I have also included a function that creates a ggplot style histogram for you. This is nothing more than setting some default parameters to the hist function.

from pylab import *
import scipy.stats

t = arange(0.0, 100.0, 0.1)
s = sin(0.1*pi*t)*exp(-t*0.01)

fig = plt.figure()
ax = fig.add_subplot(111)

data = scipy.stats.norm.rvs(size = 1000)
rhist(ax, data, label = "Histogram")
ax.legend()
rstyle(ax)
plt.show()

There is also a slightly more involved boxplot function which handles fill colours and names for you.

from pylab import *
import scipy.stats
data = [scipy.stats.norm.rvs(size = 100), scipy.stats.norm.rvs(size = 100), scipy.stats.norm.rvs(size = 100)]
fig = plt.figure()
ax = fig.add_subplot(111)
ax.legend()
rbox(ax, data, names = ("One", "Two", "Three"), colors = ('white', 'cyan'))
rstyle(ax)

Finally, with a bit of help from Justin Peel over at StackOverflow, you can get some really nice graphics going that you won’t be ashamed to put in your published material or presentation.

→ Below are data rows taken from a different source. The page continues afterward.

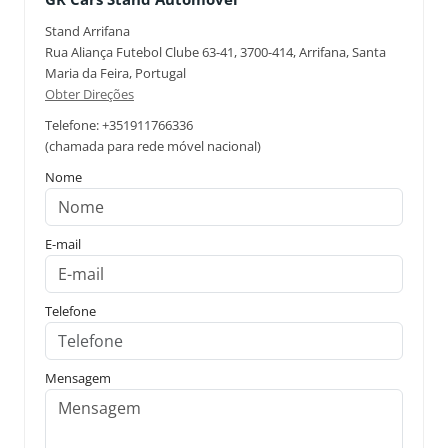
Stand Arrifana
Rua Aliança Futebol Clube 63-41, 3700-414, Arrifana, Santa
Maria da Feira, Portugal
Obter Direções
Telefone: +351911766336
(chamada para rede móvel nacional)
Nome
E-mail
Telefone
Mensagem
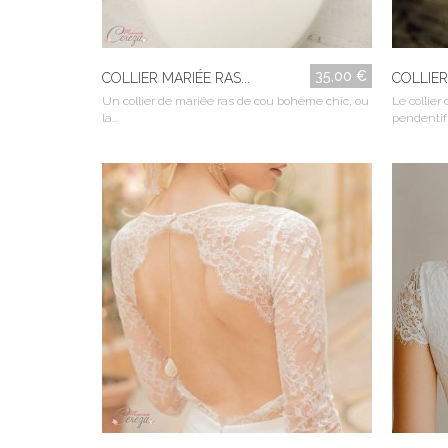
35,00 €
COLLIER MARIÉE RAS...
COLLIER
Un collier de mariée ras de cou bohème chic, ou
Le collier
la...
pendentif 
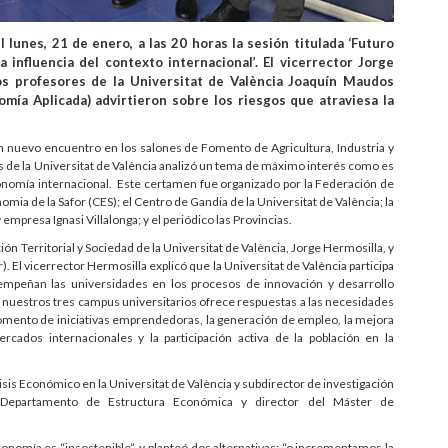
lunes, 21 de enero, a las 20 horas la sesión titulada ‘Futuro
 influencia del contexto internacional’. El vicerrector Jorge
os profesores de la Universitat de València Joaquín Maudos
omía Aplicada) advirtieron sobre los riesgos que atraviesa la
un nuevo encuentro en los salones de Fomento de Agricultura, Industria y
de la Universitat de València analizó un tema de máximo interés como es
 economía internacional. Este certamen fue organizado por la Federación de
ia de la Safor (CES); el Centro de Gandia de la Universitat de València; la
empresa Ignasi Villalonga; y el periódico las Provincias.
n Territorial y Sociedad de la Universitat de València, Jorge Hermosilla, y
 El vicerrector Hermosilla explicó que la Universitat de València participa
empeñan las universidades en los procesos de innovación y desarrollo
en nuestros tres campus universitarios ofrece respuestas a las necesidades
 fomento de iniciativas emprendedoras, la generación de empleo, la mejora
rcados internacionales y la participación activa de la población en la
sis Económico en la Universitat de València y subdirector de investigación
el Departamento de Estructura Económica y director del Máster de
nomía es “insostenible”, y planteó dos alternativas: “o incrementamos la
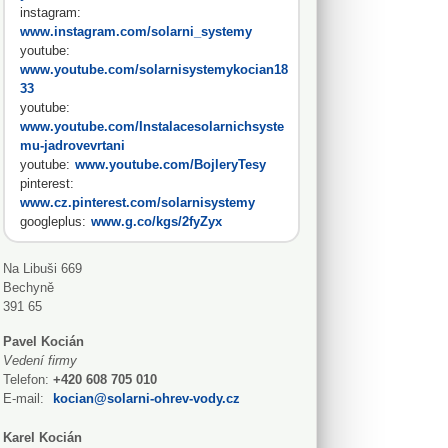
instagram:
www.instagram.com/solarni_systemy
youtube:
www.youtube.com/solarnisystemykocian18
33
youtube:
www.youtube.com/Instalacesolarnichsyste
mu-jadrovevrtani
youtube:
www.youtube.com/BojleryTesy
pinterest:
www.cz.pinterest.com/solarnisystemy
googleplus:
www.g.co/kgs/2fyZyx
Na Libuši 669
Bechyně
391 65
Pavel Kocián
Vedení firmy
Telefon:
+420 608 705 010
E-mail:
kocian@solarni-ohrev-vody.cz
Karel Kocián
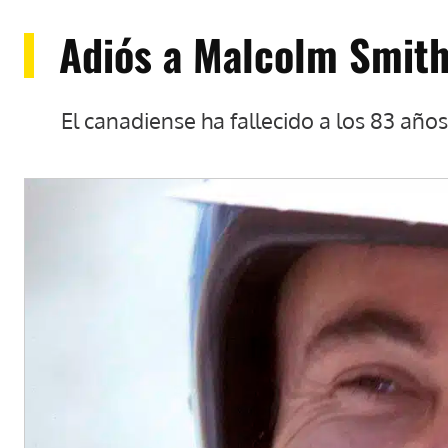
Adiós a Malcolm Smith,
El canadiense ha fallecido a los 83 años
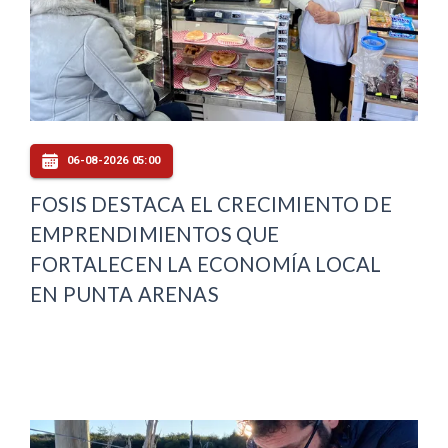
06-08-2026 05:00
FOSIS DESTACA EL CRECIMIENTO DE
EMPRENDIMIENTOS QUE
FORTALECEN LA ECONOMÍA LOCAL
EN PUNTA ARENAS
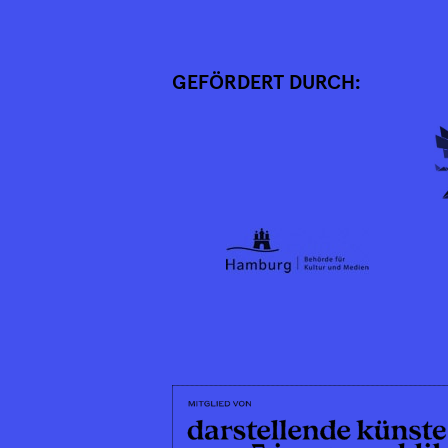
GEFÖRDERT DURCH:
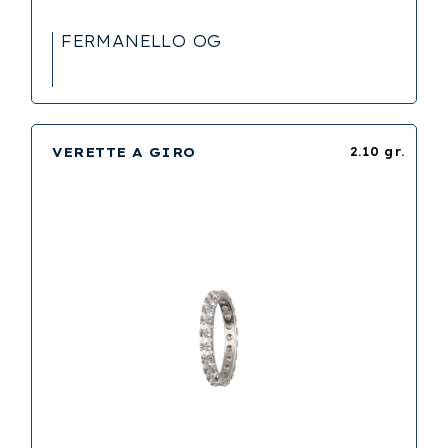
FERMANELLO OG
VERETTE A GIRO
2.10 gr.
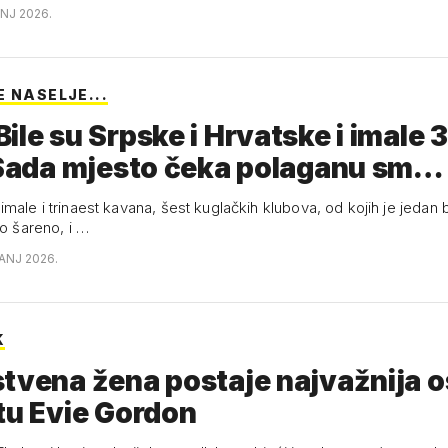
ANJ 2026.
 NASELJE...
ile su Srpske i Hrvatske i imale
 Sada mjesto čeka polaganu sm…
male i trinaest kavana, šest kuglačkih klubova, od kojih je jedan b
lo šareno, i …
BANJ 2026.
K
tvena žena postaje najvažnija 
tu Evie Gordon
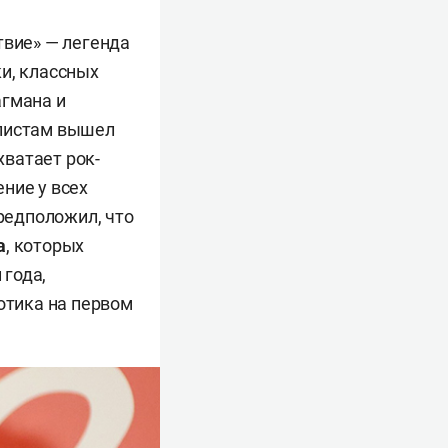
твие» — легенда
и, классных
агмана и
алистам вышел
 хватает рок-
ние у всех
предположил, что
а
, которых
 года,
отика на первом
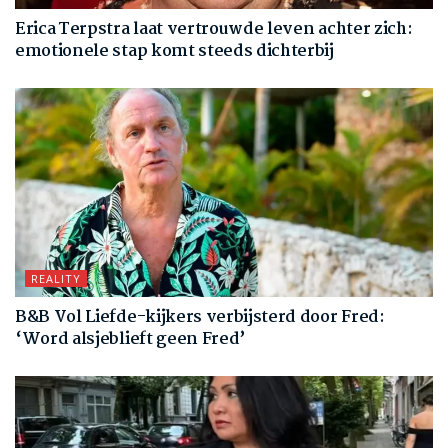
Erica Terpstra laat vertrouwde leven achter zich:
emotionele stap komt steeds dichterbij
REALITY
B&B Vol Liefde-kijkers verbijsterd door Fred:
‘Word alsjeblieft geen Fred’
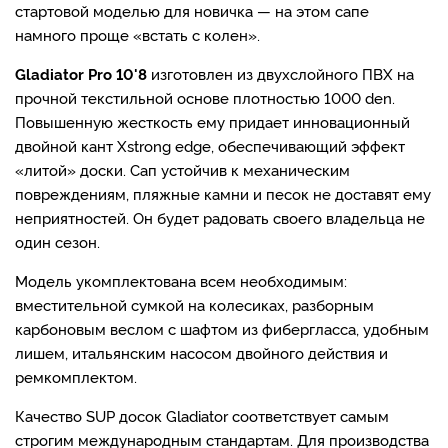
стартовой моделью для новичка — на этом сапе
намного проще «встать с колен».
Gladiator Pro 10'8
изготовлен из двухслойного ПВХ на
прочной текстильной основе плотностью 1000 den.
Повышенную жесткость ему придает инновационный
двойной кант Xstrong edge, обеспечивающий эффект
«литой» доски. Сап устойчив к механическим
повреждениям, пляжные камни и песок не доставят ему
неприятностей. Он будет радовать своего владельца не
один сезон.
Модель укомплектована всем необходимым:
вместительной сумкой на колесиках, разборным
карбоновым веслом с шафтом из фибергласса, удобным
лишем, итальянским насосом двойного действия и
ремкомплектом.
Качество SUP досок Gladiator соответствует самым
строгим международным стандартам. Для производства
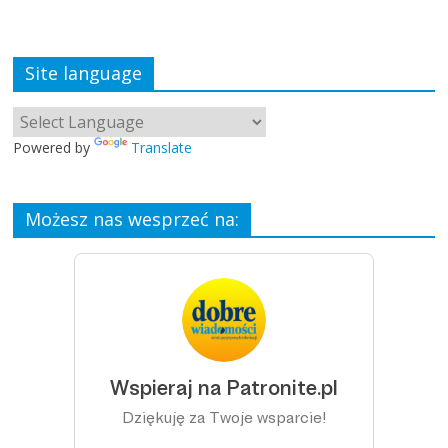
Site language
Powered by
Translate
Możesz nas wesprzeć na:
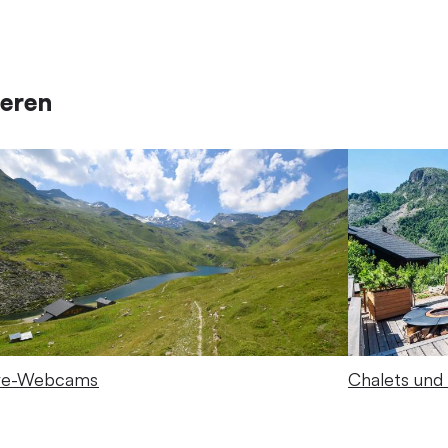
ieren
ve-Webcams
Chalets und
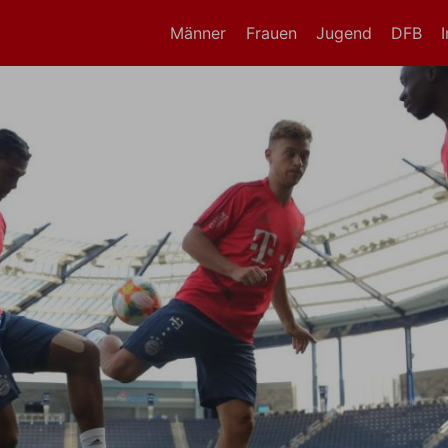
Männer
Frauen
Jugend
DFB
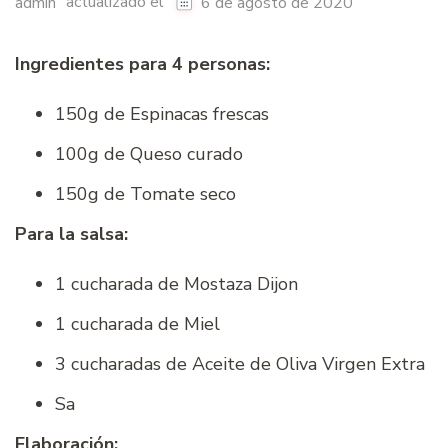
actualizado el
admin
6 de agosto de 2020
Ingredientes para 4 personas:
150g de Espinacas frescas
100g de Queso curado
150g de Tomate seco
Para la salsa:
1 cucharada de Mostaza Dijon
1 cucharada de Miel
3 cucharadas de Aceite de Oliva Virgen Extra
Sa
Elaboración:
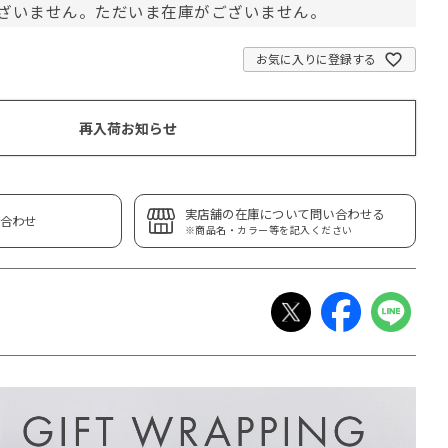
ざいません。ただいま在庫がございません。
お気に入りに登録する
再入荷お知らせ
実店舗の在庫について問い合わせる
合わせ
※商品名・カラー等を記入ください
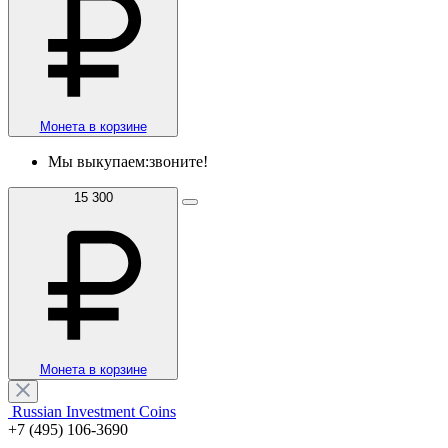
Монета в корзине
Мы выкупаем:
звоните!
15 300
Монета в корзине
Russian Investment Coins
+7 (495) 106-3690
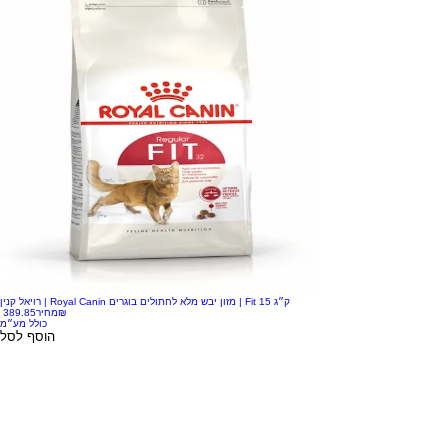
רויאל קנין | Royal Canin מזון יבש מלא לחתולים בוגרים | Fit 15 ק״ג
‏389.85 ‏₪
מחיר
כולל מע״מ
הוסף לסל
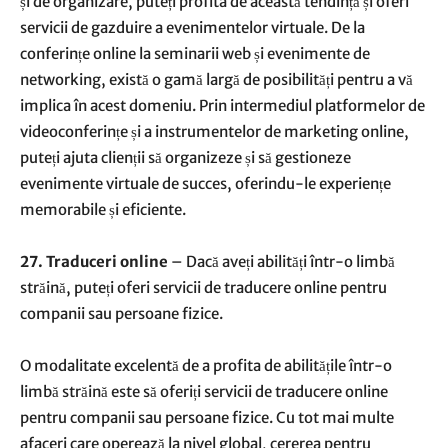
și de organizare, puteți profita de această tendință și oferi
servicii de gazduire a evenimentelor virtuale. De la
conferințe online la seminarii web și evenimente de
networking, există o gamă largă de posibilități pentru a vă
implica în acest domeniu. Prin intermediul platformelor de
videoconferințe și a instrumentelor de marketing online,
puteți ajuta clienții să organizeze și să gestioneze
evenimente virtuale de succes, oferindu-le experiențe
memorabile și eficiente.
27. Traduceri online
– Dacă aveți abilități într-o limbă
străină, puteți oferi servicii de traducere online pentru
companii sau persoane fizice.
O modalitate excelentă de a profita de abilitățile într-o
limbă străină este să oferiți servicii de traducere online
pentru companii sau persoane fizice. Cu tot mai multe
afaceri care operează la nivel global, cererea pentru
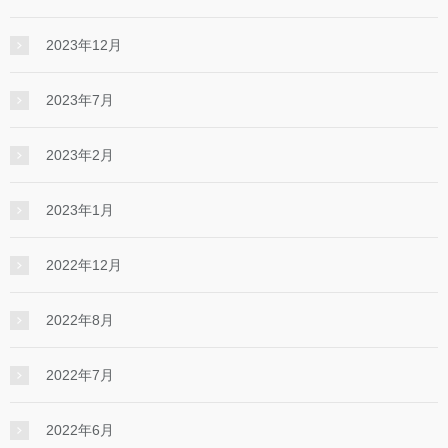
2023年12月
2023年7月
2023年2月
2023年1月
2022年12月
2022年8月
2022年7月
2022年6月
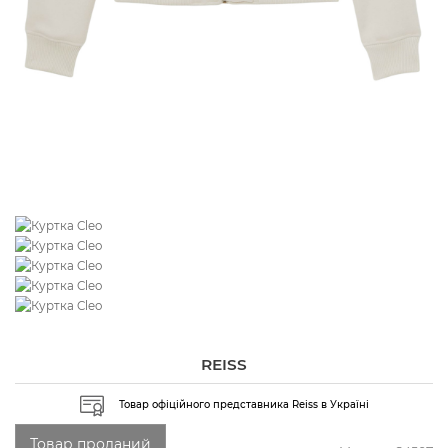
REISS
Товар офіційного представника Reiss в Україні
Товар проданий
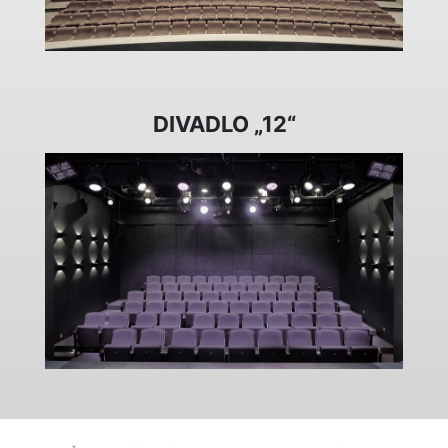
DIVADLO „12“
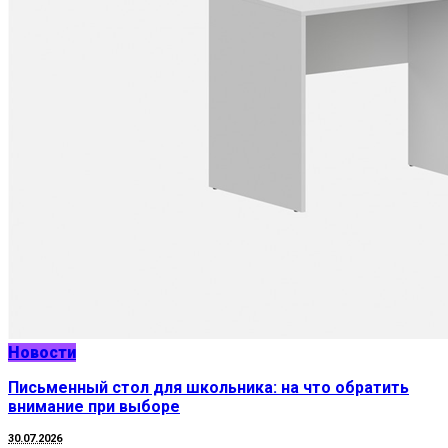
Новости
Письменный стол для школьника: на что обратить
внимание при выборе
30.07.2026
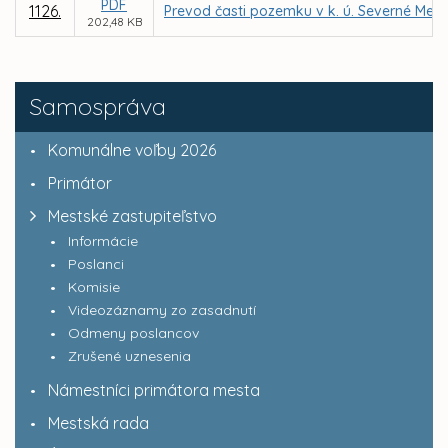
PDF
1126.
Prevod časti pozemku v k. ú. Severné Mesto
202,48 KB
Samospráva
Komunálne voľby 2026
Primátor
Mestské zastupiteľstvo
Informácie
Poslanci
Komisie
Videozáznamy zo zasadnutí
Odmeny poslancov
Zrušené uznesenia
Námestníci primátora mesta
Mestská rada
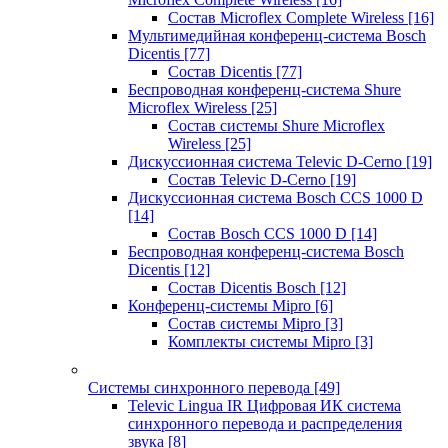
Состав Microflex Complete Wireless
[16]
Мультимедийная конференц-система Bosch
Dicentis
[77]
Состав Dicentis
[77]
Беспроводная конференц-система Shure
Microflex Wireless
[25]
Состав системы Shure Microflex
Wireless
[25]
Дискуссионная система Televic D-Cerno
[19]
Состав Televic D-Cerno
[19]
Дискуссионная система Bosch CCS 1000 D
[14]
Состав Bosch CCS 1000 D
[14]
Беспроводная конференц-система Bosch
Dicentis
[12]
Состав Dicentis Bosch
[12]
Конференц-системы Mipro
[6]
Состав системы Mipro
[3]
Комплекты системы Mipro
[3]
Системы синхронного перевода
[49]
Televic Lingua IR Цифровая ИК система
синхронного перевода и распределения
звука
[8]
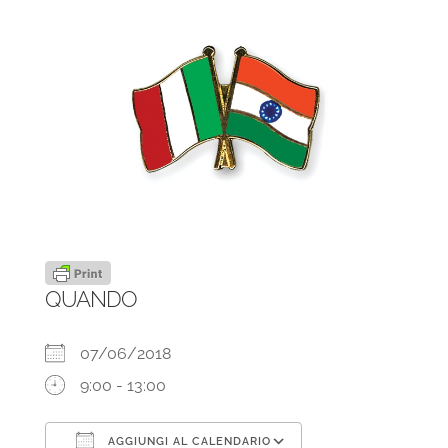
QUANDO
07/06/2018
9:00 - 13:00
AGGIUNGI AL CALENDARIO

I have only used these scripts in my fairly limited scenario and there are several obvious things such as the requirement to pass an axes, the enforcement of minor ticks at 1/2 majors, and the fact that I haven’t really done much with the legend, but it should be enough to get you started in your projects. Happy visualizating!